L’Indépendant, 3 novembre 2002, par Serge Bonnery
Pierre Michon poursuit son exploration du genre humain
Deux nouveaux livres de Pierre Michon paraissent ce mois-ci chez l’éditeur Verdier, de Lagrasse. Deux merveilles où là langue se fait, sous la plume de l’écrivain, plus pure, plus charnelle. Juste pour « redonner un sens au mot de la tribu ».
Avec Abbés et Corps du roi, ses deux derniers livres qui paraissent simultanément en ce mois d’octobre aux éditions Verdier, de Lagrasse, Pierre Michon poursuit son exploration méticuleuse du genre humain. Ses lecteurs assidus avaient déjà savouré dans Vie de Joseph Roulin, Maîtres et serviteurs ou encore les Mythologies d’hiver, tous titres parus également chez Verdier, la forme concise d’une littérature qui ne s’embarrasse pas de principes.
Pierre Michon, c’est aussi Rimbaud le fils chez Gallimard, qui vaut toutes les exégèses sur le poète de Charleville. Car Michon est lecteur comme il est auteur. Il vit ce qu’il lit. Il le sent. Ceci dit, pour camper l’homme en son décor.
Pierre Michon maître de la forme brève, dont l’écriture est une des rares, aujourd’hui, à se rendre, par le plus court (et le plus sûr) chemin, vers ces rivages où l’essentiel demeure : tel est bien l’homme, devant nous, dans la posture de celui qui se méfie en permanence du bavardage, qui sans doute gomme et rature ses pages plus qu’il ne les surcharge. Ainsi l’avons-nous toujours perçu et tel le retrouvons-nous encore, fidèle à lui-même, à la lecture de ces deux petites merveilles que sontAbbés et Corps du roi dans lesquelles le discours, une nouvelle fois, s’efface devant l’évidence du dire.
Car il y a un dire évident chez Michon que l’écrivain ne saisit que pour le maintenir dans sa pureté. Le jaillissement pris à sa source, avant sa dissolution dans le rien.
Dans le rôle du passeur. Chaque page de Pierre Michon est ainsi un modèle de composition littéraire où tout est exigé de la langue : la justesse, le rythme, la musique, le souffle.
Ainsi dans Abbés. Le livre rassemble trois chroniques qui s’ouvrent toutes par un même : « je tiens… », comme si l’auteur s’était ici volontairement astreint au seul rôle du passeur. Un passeur de mots, d’histoires, comme l’étaient les conteurs dans l’oralité de jadis.
Pierre Michon tient un fil.

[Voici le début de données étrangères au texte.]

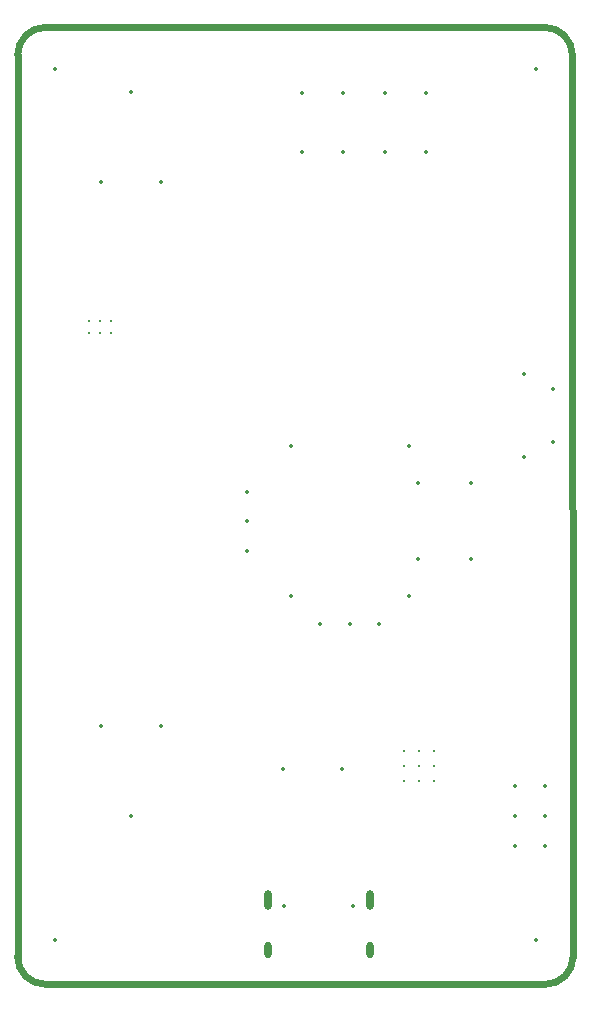
<source format=gko>
%TF.GenerationSoftware,KiCad,Pcbnew,8.0.6*%
%TF.CreationDate,2024-10-28T23:36:15+00:00*%
%TF.ProjectId,StepUp,53746570-5570-42e6-9b69-6361645f7063,v0.1*%
%TF.SameCoordinates,Original*%
%TF.FileFunction,Profile,NP*%
%FSLAX46Y46*%
G04 Gerber Fmt 4.6, Leading zero omitted, Abs format (unit mm)*
G04 Created by KiCad (PCBNEW 8.0.6) date 2024-10-28 23:36:15*
%MOMM*%
%LPD*%
G01*
G04 APERTURE LIST*
%TA.AperFunction,Profile*%
%ADD10C,0.600000*%
%TD*%
%ADD11C,0.350000*%
%ADD12O,0.600000X1.700000*%
%ADD13O,0.600000X1.400000*%
%ADD14C,0.300000*%
G04 APERTURE END LIST*
D10*
X103594152Y-128283484D02*
G75*
G02*
X101251484Y-130626152I-2342652J-16D01*
G01*
X101201484Y-49603848D02*
G75*
G02*
X103544152Y-51946516I16J-2342652D01*
G01*
X101201484Y-49603848D02*
X58914516Y-49603848D01*
X58914516Y-130626152D02*
G75*
G02*
X56571848Y-128283484I-16J2342652D01*
G01*
X56571848Y-51946516D02*
X56571848Y-128283484D01*
X58914516Y-130626152D02*
X101251484Y-130626152D01*
X56571848Y-51946516D02*
G75*
G02*
X58914516Y-49603848I2342652J16D01*
G01*
X103594152Y-128283484D02*
X103544152Y-51946516D01*
D11*
X79168000Y-124025000D03*
X84948000Y-124025000D03*
D12*
X77738000Y-123525000D03*
D13*
X77738000Y-127705000D03*
D12*
X86378000Y-123525000D03*
D13*
X86378000Y-127705000D03*
D14*
X91834000Y-113388000D03*
X91834000Y-112113000D03*
X91834000Y-110838000D03*
X90559000Y-113388000D03*
X90559000Y-112113000D03*
X90559000Y-110838000D03*
X89284000Y-113388000D03*
X89284000Y-112113000D03*
X89284000Y-110838000D03*
D11*
X59708000Y-126890000D03*
D14*
X62619000Y-75470000D03*
X63569000Y-75470000D03*
X64519000Y-75470000D03*
X62619000Y-74470000D03*
X63569000Y-74470000D03*
X64519000Y-74470000D03*
D11*
X100458000Y-53090000D03*
X59708000Y-53090000D03*
X101183000Y-118915000D03*
X98643000Y-118915000D03*
X101183000Y-116375000D03*
X98643000Y-116375000D03*
X101183000Y-113835000D03*
X98643000Y-113835000D03*
X100458000Y-126890000D03*
X101908000Y-80190000D03*
X101908000Y-84690000D03*
X99418000Y-78935000D03*
X99418000Y-85945000D03*
X79050500Y-112400000D03*
X84050500Y-112400000D03*
X75974400Y-93898501D03*
X75974400Y-91398501D03*
X75974400Y-88898501D03*
X87204400Y-100128501D03*
X84704400Y-100128501D03*
X82204400Y-100128501D03*
X90454400Y-88148501D03*
X90454400Y-94648501D03*
X94954400Y-88148501D03*
X94954400Y-94648501D03*
X79704400Y-97723501D03*
X79704400Y-85073501D03*
X89704400Y-85073501D03*
X89704400Y-97723501D03*
X68698000Y-108720000D03*
X63618000Y-108720000D03*
X66158000Y-116340000D03*
X80658000Y-60140000D03*
X80658000Y-55140000D03*
X84158000Y-60140000D03*
X84158000Y-55140000D03*
X87658000Y-60140000D03*
X87658000Y-55140000D03*
X91158000Y-60140000D03*
X91158000Y-55140000D03*
X63618000Y-62720000D03*
X68698000Y-62720000D03*
X66158000Y-55100000D03*
M02*

</source>
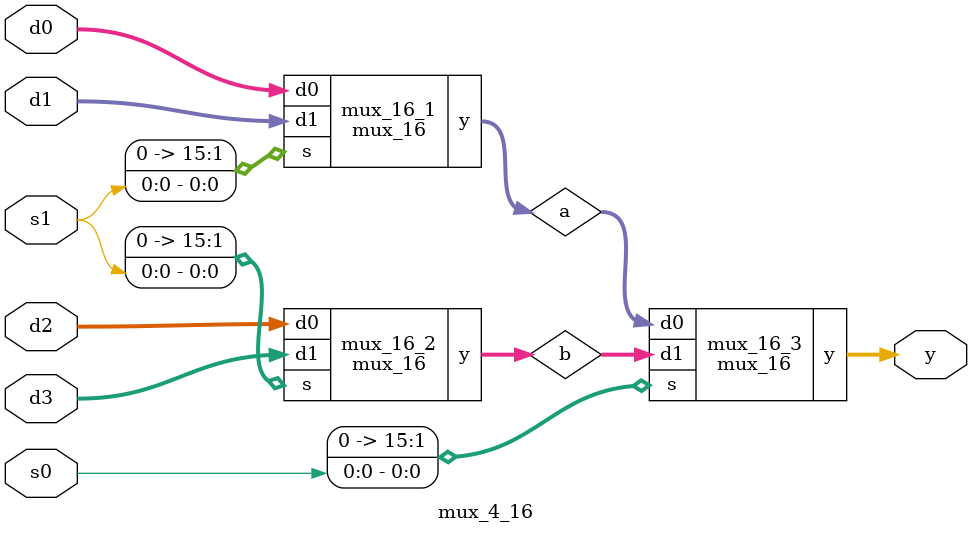
<source format=v>
module mux(y,s,d0,d1);
	input d0,d1,s;
	output y;
	wire t1,t2,sbar;
	nand(sbar,s,s);
	nand(t1,d1,s);
	nand(t2,d0,sbar);
	nand(y,t1,t2);
endmodule

module mux_16(y,s,d0,d1);
	input [15:0]s;
	input [15:0]d0,d1;
	output[15:0]y;
	mux mux_1[15:0](y,s,d0,d1);
endmodule

module mux_4_16(y,s0,s1,d0,d1,d2,d3);
	output [15:0]y;
	input s0,s1;
	input[15:0]d0,d1,d2,d3;
	wire[15:0]a,b;
	mux_16 mux_16_1(a,s1,d0,d1);
	mux_16 mux_16_2(b,s1,d2,d3);
	mux_16 mux_16_3(y,s0,a,b);
endmodule	

</source>
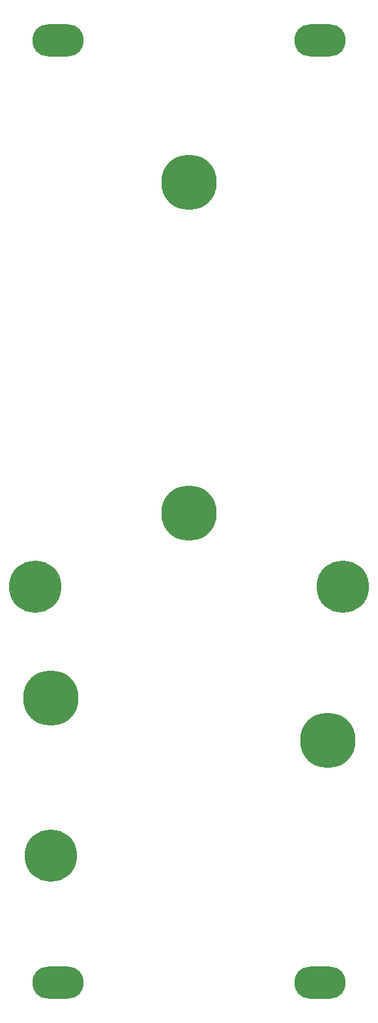
<source format=gtl>
G04 #@! TF.GenerationSoftware,KiCad,Pcbnew,6.0.10+dfsg-1~bpo11+1*
G04 #@! TF.CreationDate,2023-01-15T17:06:35+00:00*
G04 #@! TF.ProjectId,MS20-VCF,4d533230-2d56-4434-962e-6b696361645f,rev?*
G04 #@! TF.SameCoordinates,Original*
G04 #@! TF.FileFunction,Copper,L1,Top*
G04 #@! TF.FilePolarity,Positive*
%FSLAX46Y46*%
G04 Gerber Fmt 4.6, Leading zero omitted, Abs format (unit mm)*
G04 Created by KiCad (PCBNEW 6.0.10+dfsg-1~bpo11+1) date 2023-01-15 17:06:35*
%MOMM*%
%LPD*%
G01*
G04 APERTURE LIST*
G04 #@! TA.AperFunction,ComponentPad*
%ADD10O,6.700000X4.200000*%
G04 #@! TD*
G04 #@! TA.AperFunction,ViaPad*
%ADD11C,6.800000*%
G04 #@! TD*
G04 #@! TA.AperFunction,ViaPad*
%ADD12C,7.200000*%
G04 #@! TD*
G04 APERTURE END LIST*
D10*
X111000000Y-30000000D03*
X145000000Y-30000000D03*
X145000000Y-152500000D03*
X111000000Y-152500000D03*
D11*
X110000000Y-136000000D03*
X108000000Y-101000000D03*
X148000000Y-101000000D03*
D12*
X146000000Y-121000000D03*
X110000000Y-115500000D03*
X128000000Y-91500000D03*
X128000000Y-48500000D03*
M02*

</source>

Il le déroule avec minutie dans trois textes où il est question de fondations d’abbayes. Et ces histoires, l’écrivain les articule toutes autour d’un aphorisme qui revient comme une antienne : « Toutes choses sont muables et proches de l’incertain. »
C’est dans cette fragilité-là que Michon habite. Sur ces territoires, il observe moins le réel que les signes qu’il recèle. Moins le temps que ses rituels. Avec une prédilection pour le mystère, celui qui, par définition, ne sera jamais dévoilé et que le lecteur doit accepter comme un don quand il est une chance, pour l’écrivain, d’échapper au déluge de l’abondance verbale.
Une écriture subversive. Pétrie dans la glaise de l’origine, la prose de Pierre Michon est matière. Elle touche au corps. Aux corps. Elle devient le (ou les) corps.
C’est une écriture subversive par sa capacité à rejeter toute forme de discours. Cette prose là est résolument charnelle. Elle se déploie dans l’espace pour l’occuper en son entier.
Les marais que l’on assèche en piétinant la terre, dans le premier des trois récits ici rassemblés, font penser à l’obligation de reconquête face à laquelle l’écrivain qui réfléchit un tant soit peu à sa tâche est placé. De quoi s’agit-il, précisément, pour lui, sinon retrouver la parole perdue ?
En prenant acte de ces « choses muables et proches de l’incertain », sans chercher à les détourner mais en leur faisant simplement accueil en sa langue, Pierre Michon se pose comme l’un des écrivains majeurs de notre temps. Un temps de grande lâcheté envers le sens des mots où la tâche de l’écrivain trouve, enfin, toute sa justification.